The pharmacist told her she’d need to pay a $600 copay for the one-month supply. “And I’m like are you kidding me? Six hundred? What am I going to do? I can’t pay that!”
A social worker at MedStar Georgetown University Hospital in Washington, D.C., where Creasey got her transplant, sorted that out. But it’s not a permanent solution.
The three-year cutoff for Medicare payments is a common problem, says Dr. Matthew Cooper, who runs the kidney transplant program at the hospital. That’s especially so since many people with serious kidney disease have low incomes in the first place.
“It’s probably about 30 percent of people who find themselves in a troublesome spot at this 36-month mark,” he says.
Some people end up trying to stretch out their drug supplies by not taking them as often as they need to, he says. “We see that a lot.”
But this isn’t like skipping a pain pill and bearing the consequences. People lose their transplanted kidneys through organ rejection if they don’t take their medicine religiously.
Rita Alloway, a clinical pharmacist at the University of Cincinnati, says she also encounters this false economy. “If we were telling them to take four pills twice a day, they may start taking three pills twice a day without telling us, to extend their coverage that they had for the prescriptions they had,” she says.
If people tell her that they can’t afford it, she can help them get the medications for free, Alloway says.

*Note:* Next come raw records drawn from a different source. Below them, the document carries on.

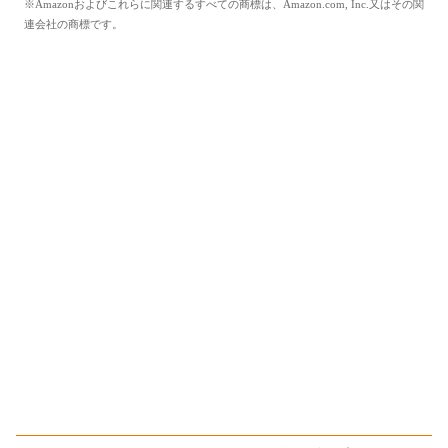
※Amazonおよびこれらに関連するすべての商標は、Amazon.com, Inc.又はその関
連会社の商標です。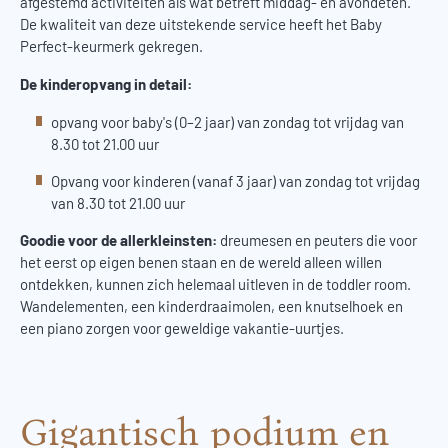
afgestemd activiteiten als wat betreft middag- en avondeten.
De kwaliteit van deze uitstekende service heeft het Baby
Perfect-keurmerk gekregen.
De kinderopvang in detail:
opvang voor baby's (0–2 jaar) van zondag tot vrijdag van
8.30 tot 21.00 uur
Opvang voor kinderen (vanaf 3 jaar) van zondag tot vrijdag
van 8.30 tot 21.00 uur
Goodie voor de allerkleinsten:
dreumesen en peuters die voor
het eerst op eigen benen staan en de wereld alleen willen
ontdekken, kunnen zich helemaal uitleven in de toddler room.
Wandelementen, een kinderdraaimolen, een knutselhoek en
een piano zorgen voor geweldige vakantie-uurtjes.
Gigantisch podium en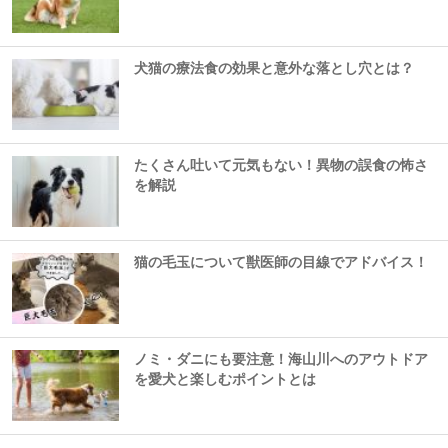
犬猫の療法食の効果と意外な落とし穴とは？
たくさん吐いて元気もない！異物の誤食の怖さ
を解説
猫の毛玉について獣医師の目線でアドバイス！
ノミ・ダニにも要注意！海山川へのアウトドア
を愛犬と楽しむポイントとは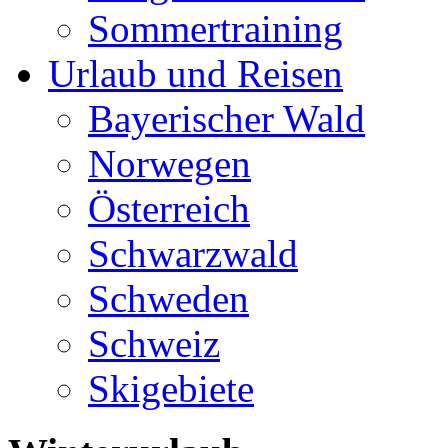
Sommertraining
Urlaub und Reisen
Bayerischer Wald
Norwegen
Österreich
Schwarzwald
Schweden
Schweiz
Skigebiete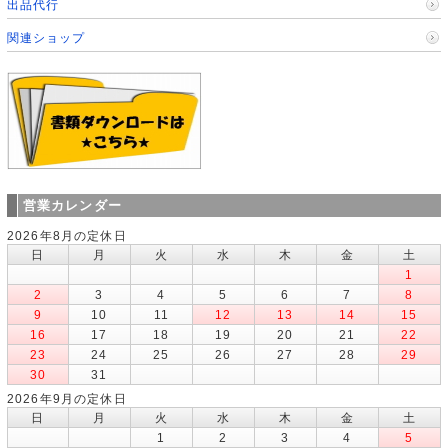
出品代行
関連ショップ
営業カレンダー
2026年8月の定休日
日
月
火
水
木
金
土
1
2
3
4
5
6
7
8
9
10
11
12
13
14
15
16
17
18
19
20
21
22
23
24
25
26
27
28
29
30
31
2026年9月の定休日
日
月
火
水
木
金
土
1
2
3
4
5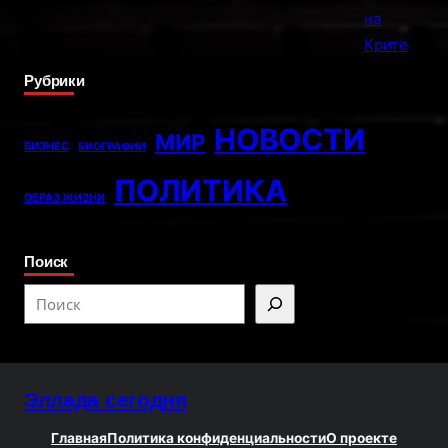
Рубрики
НОВОСТИ
МИР
БИЗНЕС
БИОГРАФИИ
ПОЛИТИКА
ОБРАЗ ЖИЗНИ
Поиск
S
e
a
r
Эллада сегодня
c
h
Главная
Политика конфиденциальности
О проекте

But sometimes people are too proud to admit their financial distress, she said.
And instead of spending $15,000 a year on these anti-rejection drugs, people go back onto dialysis, which costs $90,000 a year or more. And that’s taxpayers’ money, provided with no time limit.
Kevin Longino, CEO of the National Kidney Foundation, says it’s not just affecting the people who have transplants, but those who are on the long list waiting their turn for an organ to become available.
“The tragedy is you have so many people on the wait list already, and to have someone unnecessarily have rejection because they can’t afford the drugs and to have to go back into the system — it’s just a difficult thing to explain, why we’re allowing that to happen.”
Longino says insurance companies are making the problem even worse. Some have reclassified anti-rejection drugs as “specialty drugs,” and they now require patients to pay for a percentage of the cost, rather than a more traditional fixed copayment.
Longino encountered that himself after he had a kidney transplant about a dozen years ago. He says his costs went from $150 a month to $950 a month when his insurance company made that cost-sharing shift.
He, Alloway and Cooper have been trying to persuade Congress to pass a bill to fix this problem. Rep. Michael Burgess, R-Texas, and Rep. Ron Kind, D-Wis., have introduced bills more than once, but they have not moved through Congress. Burgess’ office says they plan to try again next year.
Lawmakers are concerned about the costs. Severe kidney disease already costs Medicare a staggering $30 billion a year, and there’s no official cost-benefit analysis showing whether covering transplant drugs for everybody would save money overall.
“The Medicare [savings] in maintaining this drug coverage is better than putting people on dialysis,” Cooper says. “To me this is a no-brainer. I just cannot understand why we haven’t got to the point where we say Medicare coverage for life for immunosuppressive drugs because people will benefit and money will be saved.”
For Constance Creasey, this is not an abstract conversation.
“Those pills are my life right now,” she says. “I’m trying not to worry, but it’s hard.”